Выбрать главу

— У меня такое впечатление, что там наверху опять велосипед изобретают — заметил Паша.

— Знаете, я к тем, которые велосипед выдумывают, нежные чувства питаю. Сам такой был. А вот есть такие дубы, они только путь в преисподнюю открыть могут. Дело не в тупости их, хотя есть маленько. А вот нацеленность какая-то внутренняя, прошитость. Как бы они ни шли на Одессу, выйдут обязательно к Херсону. По самые уши — и лекарь показал руками печальный результат выхода к названному городу.

Паштет усмехнулся, потом спросил: "Так что, опять революция должна быть?" Старый лекарь задумался, помолчал. Потом осторожно подбирая слова ответил:

— Революция — это дело такое непростое, в нем разбираться вовсе не легко. Бирюльки натуральные. Чтобы хоть что-то понять, надо представить, что люди вовсе не сошли с ума, а в крайнем случае немного затупили. А кровавость революций обусловлена вовсе не кровавостью грядущей идеологии. Идеология вообще ширма. Главное, чтоб много крови было, это самоцель. Ну, в смысле, что некая часть общества подлежит неизбежному истреблению, ибо другие способы исчерпаны. Эта часть является несомненной раковой опухолью, потому народ так отчаянно режет по себе же. Чем кровавее и радикальнее рубанули, тем надольше хватит. Через какое-то время паразитическая опухоль опять начнет расти, но, пока ее почти нет, страна делает рывок. Потом паразиты доводят ее до полного паралича, а там либо гибель, либо новое кровавое очищение. Вроде, грустная картина получается, а как подумаешь — фигня это, мелочи жизни. Ежедневное маленькое зло, помноженное на миллионы и на годы, гораздо страшнее. Впрочем не обязательно революция. Знаете, чем отличается мир от войны? Когда война — можно мочить врагов. Даже нужно. Когда мир — врагов мочить нельзя. Независимо от того, что они творят. Может, бывает такое, чтоб врагов нет совсем? Не бывает никогда. Вывод?

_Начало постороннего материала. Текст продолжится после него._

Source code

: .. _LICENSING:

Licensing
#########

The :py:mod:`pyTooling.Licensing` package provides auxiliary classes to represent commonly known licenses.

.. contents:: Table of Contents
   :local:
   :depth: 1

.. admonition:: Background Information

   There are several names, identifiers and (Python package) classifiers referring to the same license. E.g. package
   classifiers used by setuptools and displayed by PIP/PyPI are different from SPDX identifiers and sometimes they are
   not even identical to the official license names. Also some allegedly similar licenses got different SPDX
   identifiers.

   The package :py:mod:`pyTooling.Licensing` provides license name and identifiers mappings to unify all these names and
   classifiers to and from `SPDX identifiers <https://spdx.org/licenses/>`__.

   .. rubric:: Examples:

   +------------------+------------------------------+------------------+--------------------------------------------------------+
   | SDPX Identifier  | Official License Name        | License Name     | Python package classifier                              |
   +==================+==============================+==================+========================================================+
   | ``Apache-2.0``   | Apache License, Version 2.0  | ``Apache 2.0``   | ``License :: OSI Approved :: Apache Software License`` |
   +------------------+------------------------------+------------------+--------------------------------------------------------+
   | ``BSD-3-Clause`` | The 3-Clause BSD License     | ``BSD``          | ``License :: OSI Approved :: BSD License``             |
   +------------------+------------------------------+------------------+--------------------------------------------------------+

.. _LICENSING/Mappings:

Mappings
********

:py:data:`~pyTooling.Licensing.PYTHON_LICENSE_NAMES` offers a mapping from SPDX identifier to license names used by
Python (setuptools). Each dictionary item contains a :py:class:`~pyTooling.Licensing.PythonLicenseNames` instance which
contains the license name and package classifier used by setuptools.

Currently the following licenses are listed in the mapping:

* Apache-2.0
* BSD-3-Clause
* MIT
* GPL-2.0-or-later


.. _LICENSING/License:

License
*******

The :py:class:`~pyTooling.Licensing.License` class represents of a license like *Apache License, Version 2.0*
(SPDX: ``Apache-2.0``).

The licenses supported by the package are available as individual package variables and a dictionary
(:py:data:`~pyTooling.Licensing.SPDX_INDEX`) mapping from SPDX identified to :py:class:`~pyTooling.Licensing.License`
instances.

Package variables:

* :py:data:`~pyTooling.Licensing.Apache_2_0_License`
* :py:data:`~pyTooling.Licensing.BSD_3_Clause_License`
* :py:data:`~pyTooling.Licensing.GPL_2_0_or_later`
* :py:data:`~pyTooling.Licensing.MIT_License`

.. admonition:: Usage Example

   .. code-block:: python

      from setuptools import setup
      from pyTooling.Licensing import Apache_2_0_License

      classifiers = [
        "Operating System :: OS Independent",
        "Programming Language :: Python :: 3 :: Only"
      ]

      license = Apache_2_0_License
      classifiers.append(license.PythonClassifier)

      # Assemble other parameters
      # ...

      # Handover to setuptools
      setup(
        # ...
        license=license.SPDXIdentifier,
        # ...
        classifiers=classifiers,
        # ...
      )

— Надо лепить образ врага? — хмыкнул Паша.

— Когда враг есть, а образа у него нет, это называется слепотой.

Безразличный механический женский голос стал монотонно перечислять очередной перенос сроков вылета и прибытия. Публика притихла, слушая нерадостную информацию, даже дети вроде бы угомонились.

— Экая получилась ектенья — заметил доктор, когда услышал и про свой рейс.

— Так понятно, что пока туман не рассосется, нам придется тут сидеть — вздохнул Паштет.

— Да, разумеется. Пойдемте в кафе, съедим чего-нибудь — предложил врач.

— Не факт, что стоит это делать. Все эти кафе в наших аэропортах люто дорогие и совершенно все там невкусное. Да и за рубежом так же. Пользуются. что деваться некуда — возразил Паша.

— Не спорю. Но тем не менее, времени прошло уже много, надо чего — нибудь положить на зубы, режим соблюдать надо.

— Я могу весь день не есть ничего — брякнул попаданец и подумал, что это получилось как-то чересчур хвастливо.

— Конечно, вы же молодой еще и у вас организм изношен не сильно. Вот и давайте не будем его портить раньше времени. Обойдетесь без гастрита. Я угощаю! — ухарским голосом, но тихо сказал лекарь и его глаза блеснули усмешкой.

— Да не в деньгах дело. Досадно их, подлецов, рублем поддерживать — пояснил упрямо Паша.

Но сдался и вскоре оба сидели в кафе, которое было полупустым — цены и впрямь были живодерскими. Единственно, что все же убедил старика не разыгрывать тут из себя бабушку, обильно кормящую своего внучка. Согласился на чай и круассан. Себе старик взял то же, уселись, принялись жевать черствоватые круассаны.

— Странно это — задумчиво сказал Паштет.

— Что именно? — деловито спросил старичок.

— Получается, что вот попаду я в СССР, а знаю про ту страну, что там были только репрессии и не было колбасы. И еще то, что там были все рабами системы. Нелепо как-то. Я получается, про Таиланд больше знаю.

— Вот далась вам эта колбаса — поморщился врач.

— Но ведь были же проблемы с колбасой?

— Были. Но не с колбасой, а с логистикой. И с пониманием сейчас у людей места колбасы в рационе — вздохнул доктор.

— Знаете, я как-то не очень вас понимаю — заметил Паша.